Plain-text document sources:
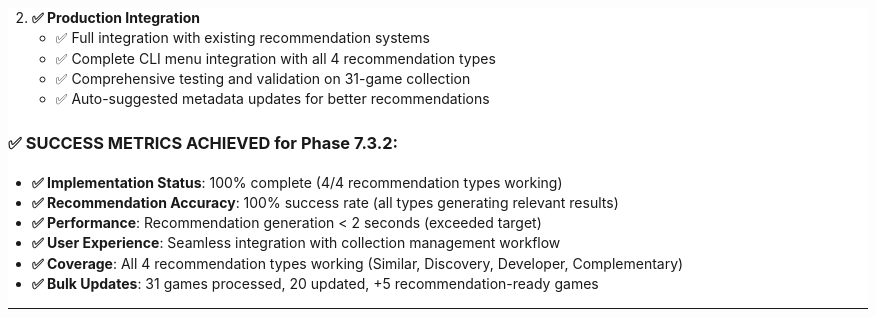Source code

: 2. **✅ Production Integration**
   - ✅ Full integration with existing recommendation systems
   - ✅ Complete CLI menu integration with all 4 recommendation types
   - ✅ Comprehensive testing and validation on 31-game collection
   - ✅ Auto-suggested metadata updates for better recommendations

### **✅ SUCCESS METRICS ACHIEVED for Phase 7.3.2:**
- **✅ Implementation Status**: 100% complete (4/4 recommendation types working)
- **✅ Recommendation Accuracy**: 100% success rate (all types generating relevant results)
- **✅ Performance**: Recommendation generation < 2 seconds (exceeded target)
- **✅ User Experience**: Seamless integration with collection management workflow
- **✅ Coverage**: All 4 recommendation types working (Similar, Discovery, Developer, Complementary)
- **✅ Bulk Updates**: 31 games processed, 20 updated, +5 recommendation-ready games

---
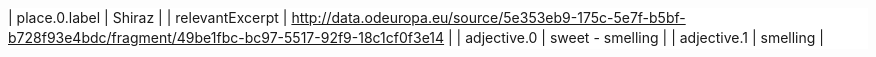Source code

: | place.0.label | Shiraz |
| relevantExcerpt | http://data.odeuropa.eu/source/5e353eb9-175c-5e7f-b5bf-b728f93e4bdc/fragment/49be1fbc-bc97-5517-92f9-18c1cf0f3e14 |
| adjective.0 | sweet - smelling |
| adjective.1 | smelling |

**Exercise requirements**
Check each line of the entries above for the word "collection". List the ones that have it.

**Answer to the problem**
   - ✅ Comprehensive testing and validation on 31-game collection
- **✅ User Experience**: Seamless integration with collection management workflow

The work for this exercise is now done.